* [What you have to do]:
All entries must come back exactly as given, with no pictures in the copy.

* [Records for this task]:
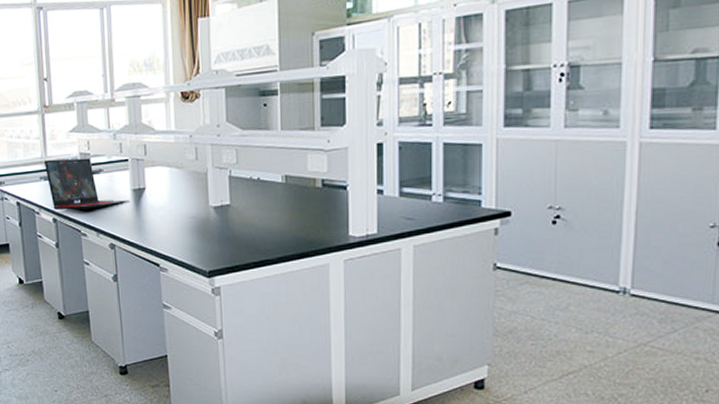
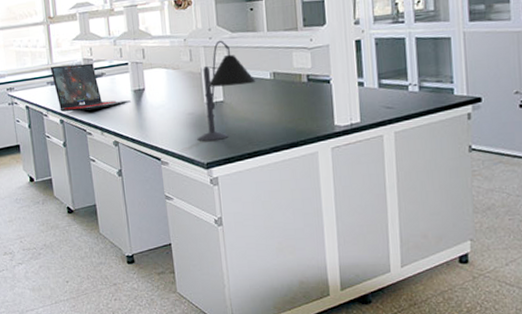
desk lamp: none [200,138,266,249] -> present [197,40,256,142]

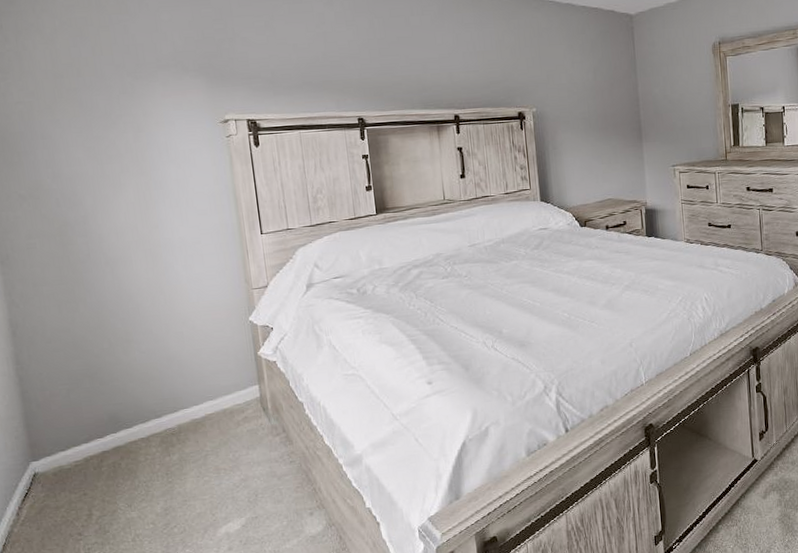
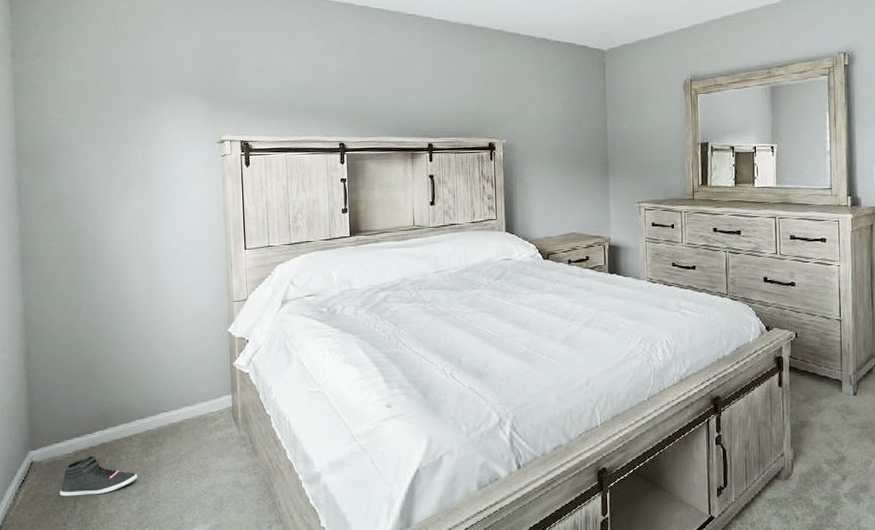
sneaker: none [70,460,160,506] -> present [59,455,138,497]

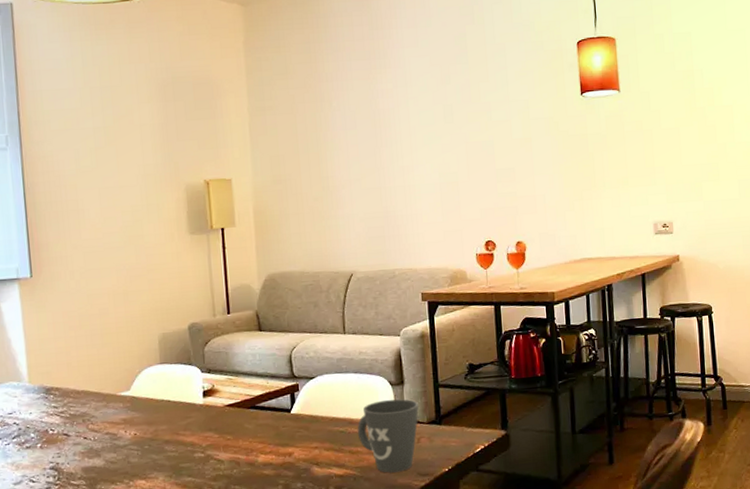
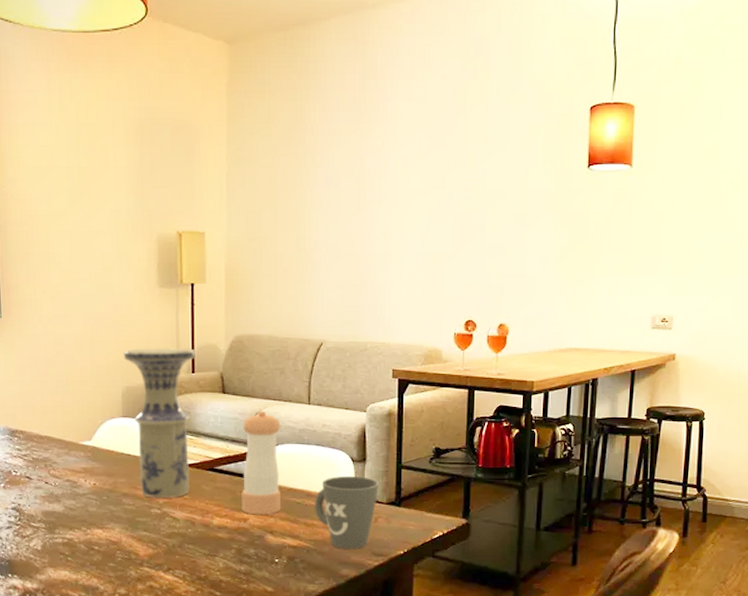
vase: none [157,290,233,442] -> present [123,348,195,499]
pepper shaker: none [280,344,324,448] -> present [242,410,281,515]

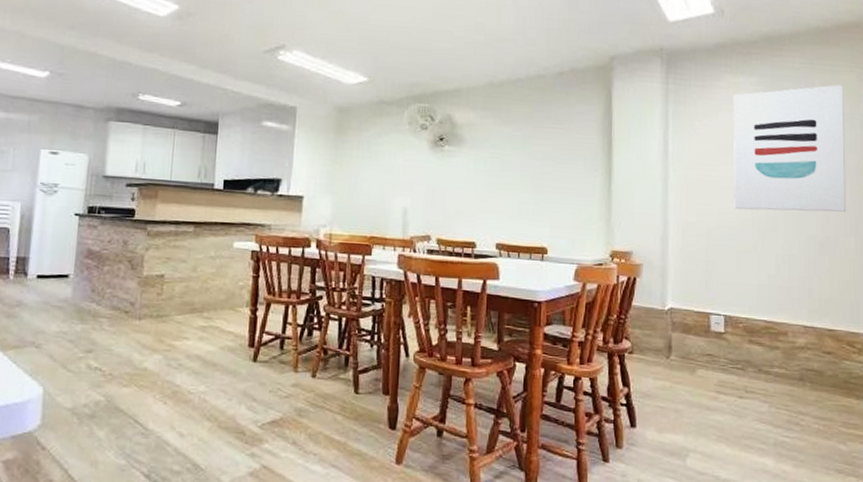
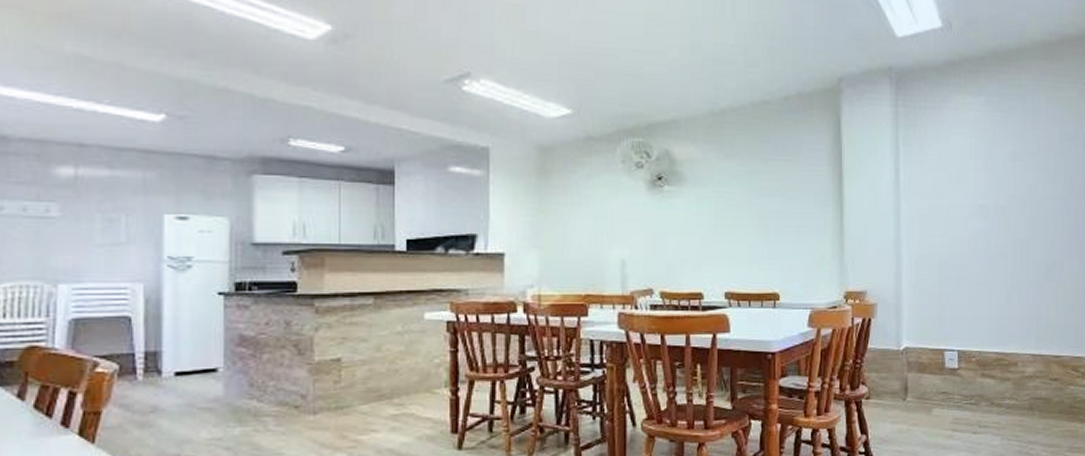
wall art: present [733,84,846,212] -> none [962,101,1070,239]

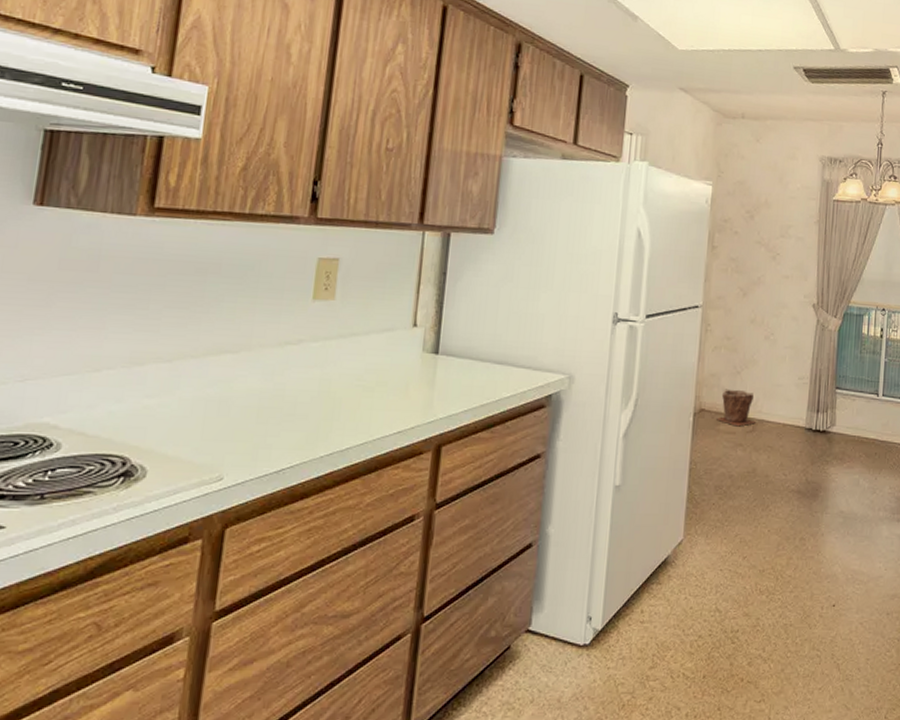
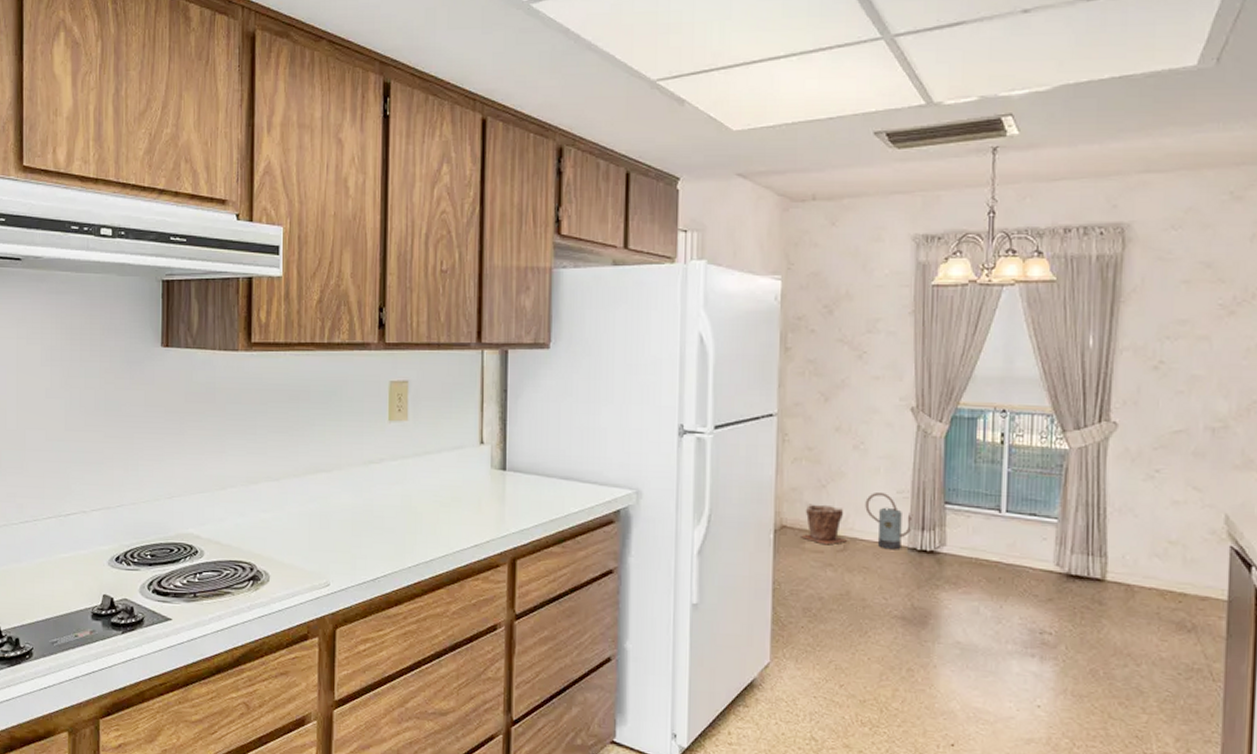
watering can: none [772,379,811,431] -> present [865,493,913,550]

* [Result below]:
desk lamp: none [200,138,266,249] -> present [197,40,256,142]

sneaker: none [70,460,160,506] -> present [59,455,138,497]

vase: none [157,290,233,442] -> present [123,348,195,499]
pepper shaker: none [280,344,324,448] -> present [242,410,281,515]

wall art: present [733,84,846,212] -> none [962,101,1070,239]

watering can: none [772,379,811,431] -> present [865,493,913,550]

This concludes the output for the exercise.